▶ **ACTIVITY**
Gather, from the data below, each line in which the word "della" occurs.
== EXCERPTED DATA ==
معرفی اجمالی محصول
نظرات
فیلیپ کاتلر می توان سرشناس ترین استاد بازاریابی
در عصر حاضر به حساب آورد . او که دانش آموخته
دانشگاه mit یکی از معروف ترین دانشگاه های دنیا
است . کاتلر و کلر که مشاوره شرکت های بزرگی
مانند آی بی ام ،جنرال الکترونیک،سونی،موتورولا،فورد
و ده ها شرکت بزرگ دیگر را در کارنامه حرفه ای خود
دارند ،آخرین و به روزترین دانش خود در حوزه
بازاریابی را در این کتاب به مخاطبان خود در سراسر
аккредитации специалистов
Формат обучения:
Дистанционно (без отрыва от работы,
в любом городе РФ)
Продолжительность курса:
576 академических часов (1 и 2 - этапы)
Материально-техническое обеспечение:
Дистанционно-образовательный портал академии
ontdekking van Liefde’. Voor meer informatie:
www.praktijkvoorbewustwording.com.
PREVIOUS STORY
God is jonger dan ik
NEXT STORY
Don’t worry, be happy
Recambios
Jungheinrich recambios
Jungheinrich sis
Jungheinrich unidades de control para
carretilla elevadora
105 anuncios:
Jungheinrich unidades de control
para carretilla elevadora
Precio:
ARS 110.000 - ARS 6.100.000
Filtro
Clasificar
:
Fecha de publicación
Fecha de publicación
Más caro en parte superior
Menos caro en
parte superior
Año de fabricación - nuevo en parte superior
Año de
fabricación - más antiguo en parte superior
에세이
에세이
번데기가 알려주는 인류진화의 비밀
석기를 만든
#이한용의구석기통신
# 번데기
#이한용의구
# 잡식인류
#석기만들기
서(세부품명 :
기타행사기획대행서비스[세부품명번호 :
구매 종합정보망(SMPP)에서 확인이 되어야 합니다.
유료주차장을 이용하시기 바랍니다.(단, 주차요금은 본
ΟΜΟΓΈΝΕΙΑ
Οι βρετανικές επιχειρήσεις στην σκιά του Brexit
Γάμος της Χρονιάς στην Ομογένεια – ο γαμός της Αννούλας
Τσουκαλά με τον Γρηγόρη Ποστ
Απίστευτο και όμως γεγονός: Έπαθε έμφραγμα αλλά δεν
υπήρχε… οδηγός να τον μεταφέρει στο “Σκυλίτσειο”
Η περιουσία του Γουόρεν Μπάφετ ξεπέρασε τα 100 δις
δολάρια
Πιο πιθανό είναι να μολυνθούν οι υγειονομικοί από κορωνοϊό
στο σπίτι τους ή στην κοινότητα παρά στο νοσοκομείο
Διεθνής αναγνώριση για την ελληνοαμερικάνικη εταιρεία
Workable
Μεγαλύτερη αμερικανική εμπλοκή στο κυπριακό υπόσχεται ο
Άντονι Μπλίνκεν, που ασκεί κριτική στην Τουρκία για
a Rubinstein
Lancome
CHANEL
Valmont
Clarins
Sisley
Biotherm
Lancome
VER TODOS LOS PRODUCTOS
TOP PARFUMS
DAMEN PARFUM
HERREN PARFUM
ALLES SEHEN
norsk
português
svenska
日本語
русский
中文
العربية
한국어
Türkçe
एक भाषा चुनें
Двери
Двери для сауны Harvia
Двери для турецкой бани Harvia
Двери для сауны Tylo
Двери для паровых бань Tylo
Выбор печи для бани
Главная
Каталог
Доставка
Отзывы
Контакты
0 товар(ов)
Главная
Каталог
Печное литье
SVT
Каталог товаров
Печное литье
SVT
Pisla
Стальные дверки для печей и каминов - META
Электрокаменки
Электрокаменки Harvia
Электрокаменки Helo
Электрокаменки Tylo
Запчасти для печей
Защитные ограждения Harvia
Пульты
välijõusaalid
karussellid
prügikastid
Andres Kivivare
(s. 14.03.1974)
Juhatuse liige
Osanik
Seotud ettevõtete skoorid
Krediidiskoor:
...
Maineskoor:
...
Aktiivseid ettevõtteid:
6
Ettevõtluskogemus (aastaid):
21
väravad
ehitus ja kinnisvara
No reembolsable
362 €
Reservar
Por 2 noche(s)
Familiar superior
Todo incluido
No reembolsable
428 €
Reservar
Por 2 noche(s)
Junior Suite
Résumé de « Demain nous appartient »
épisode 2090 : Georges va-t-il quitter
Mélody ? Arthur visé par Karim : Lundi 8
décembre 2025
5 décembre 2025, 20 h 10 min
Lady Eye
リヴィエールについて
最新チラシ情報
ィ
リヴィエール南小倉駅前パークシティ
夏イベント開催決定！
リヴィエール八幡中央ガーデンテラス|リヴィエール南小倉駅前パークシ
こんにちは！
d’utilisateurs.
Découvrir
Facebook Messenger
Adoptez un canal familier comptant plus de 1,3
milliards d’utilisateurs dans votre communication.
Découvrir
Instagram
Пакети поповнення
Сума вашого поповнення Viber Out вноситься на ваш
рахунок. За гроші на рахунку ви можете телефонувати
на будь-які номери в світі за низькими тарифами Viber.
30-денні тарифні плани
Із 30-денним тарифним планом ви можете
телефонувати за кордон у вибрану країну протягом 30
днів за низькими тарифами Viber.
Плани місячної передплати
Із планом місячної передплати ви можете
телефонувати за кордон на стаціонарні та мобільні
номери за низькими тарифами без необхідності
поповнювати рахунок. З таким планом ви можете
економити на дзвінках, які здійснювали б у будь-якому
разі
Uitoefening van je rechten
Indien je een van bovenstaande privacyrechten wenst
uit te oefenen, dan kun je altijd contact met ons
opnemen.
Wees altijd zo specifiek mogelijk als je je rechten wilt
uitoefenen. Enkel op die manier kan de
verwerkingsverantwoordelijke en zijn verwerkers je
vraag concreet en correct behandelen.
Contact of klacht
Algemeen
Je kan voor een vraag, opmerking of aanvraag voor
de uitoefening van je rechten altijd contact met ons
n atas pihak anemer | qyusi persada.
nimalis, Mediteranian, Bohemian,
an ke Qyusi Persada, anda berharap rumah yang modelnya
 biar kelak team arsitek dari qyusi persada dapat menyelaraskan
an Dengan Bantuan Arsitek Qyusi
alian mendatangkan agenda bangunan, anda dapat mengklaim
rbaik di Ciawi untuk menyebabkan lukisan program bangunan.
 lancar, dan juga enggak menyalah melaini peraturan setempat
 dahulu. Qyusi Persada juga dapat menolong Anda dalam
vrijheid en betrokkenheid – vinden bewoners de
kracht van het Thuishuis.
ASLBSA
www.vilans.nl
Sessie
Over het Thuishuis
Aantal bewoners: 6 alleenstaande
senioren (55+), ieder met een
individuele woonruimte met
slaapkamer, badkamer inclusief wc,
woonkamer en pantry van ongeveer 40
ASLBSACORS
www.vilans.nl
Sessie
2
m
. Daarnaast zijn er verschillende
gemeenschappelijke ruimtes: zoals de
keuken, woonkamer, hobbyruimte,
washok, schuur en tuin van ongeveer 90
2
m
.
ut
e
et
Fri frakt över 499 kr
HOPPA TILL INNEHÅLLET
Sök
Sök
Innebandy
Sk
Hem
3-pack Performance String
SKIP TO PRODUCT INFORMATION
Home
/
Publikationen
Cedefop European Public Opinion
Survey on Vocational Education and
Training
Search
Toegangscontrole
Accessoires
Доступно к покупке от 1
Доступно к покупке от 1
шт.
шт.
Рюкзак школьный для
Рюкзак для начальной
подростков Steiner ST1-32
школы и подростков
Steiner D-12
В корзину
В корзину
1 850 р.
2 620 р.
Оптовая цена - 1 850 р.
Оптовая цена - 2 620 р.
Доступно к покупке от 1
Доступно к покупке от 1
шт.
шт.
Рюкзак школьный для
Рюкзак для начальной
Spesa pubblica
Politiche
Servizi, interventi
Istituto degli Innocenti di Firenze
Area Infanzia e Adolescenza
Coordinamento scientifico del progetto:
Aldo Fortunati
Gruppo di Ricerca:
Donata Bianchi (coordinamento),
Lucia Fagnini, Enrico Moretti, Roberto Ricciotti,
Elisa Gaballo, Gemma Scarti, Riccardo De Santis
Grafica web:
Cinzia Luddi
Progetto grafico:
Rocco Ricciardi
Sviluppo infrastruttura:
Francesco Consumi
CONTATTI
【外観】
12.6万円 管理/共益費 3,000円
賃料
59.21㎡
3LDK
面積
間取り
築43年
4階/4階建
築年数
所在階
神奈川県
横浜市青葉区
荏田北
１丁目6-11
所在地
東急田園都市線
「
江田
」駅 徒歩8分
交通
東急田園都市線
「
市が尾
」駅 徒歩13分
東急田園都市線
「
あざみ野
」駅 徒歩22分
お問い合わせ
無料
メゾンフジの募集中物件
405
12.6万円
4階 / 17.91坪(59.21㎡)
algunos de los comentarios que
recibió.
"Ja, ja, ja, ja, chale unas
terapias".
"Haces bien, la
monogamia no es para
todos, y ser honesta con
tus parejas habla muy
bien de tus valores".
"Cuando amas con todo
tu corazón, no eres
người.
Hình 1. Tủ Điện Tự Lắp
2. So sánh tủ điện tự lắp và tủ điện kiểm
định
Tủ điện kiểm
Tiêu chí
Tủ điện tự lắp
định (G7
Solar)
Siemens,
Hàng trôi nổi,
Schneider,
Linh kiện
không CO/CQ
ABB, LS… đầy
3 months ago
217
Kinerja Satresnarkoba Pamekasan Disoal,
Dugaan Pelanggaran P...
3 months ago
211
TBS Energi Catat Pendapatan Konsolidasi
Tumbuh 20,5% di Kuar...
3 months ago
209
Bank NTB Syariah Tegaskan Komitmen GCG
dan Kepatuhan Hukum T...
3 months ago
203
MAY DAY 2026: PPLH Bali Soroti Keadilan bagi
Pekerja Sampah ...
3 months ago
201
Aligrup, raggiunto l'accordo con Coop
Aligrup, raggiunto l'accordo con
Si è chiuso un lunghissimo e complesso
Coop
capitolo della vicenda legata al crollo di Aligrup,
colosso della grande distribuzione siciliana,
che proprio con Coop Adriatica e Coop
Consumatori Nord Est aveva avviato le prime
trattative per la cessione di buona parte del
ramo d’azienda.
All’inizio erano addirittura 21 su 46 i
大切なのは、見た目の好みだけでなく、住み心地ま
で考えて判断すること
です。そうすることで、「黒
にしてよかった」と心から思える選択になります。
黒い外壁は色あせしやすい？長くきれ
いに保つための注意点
===
▶ **WRITTEN SOLUTION**
capitolo della vicenda legata al crollo di Aligrup,
colosso della grande distribuzione siciliana,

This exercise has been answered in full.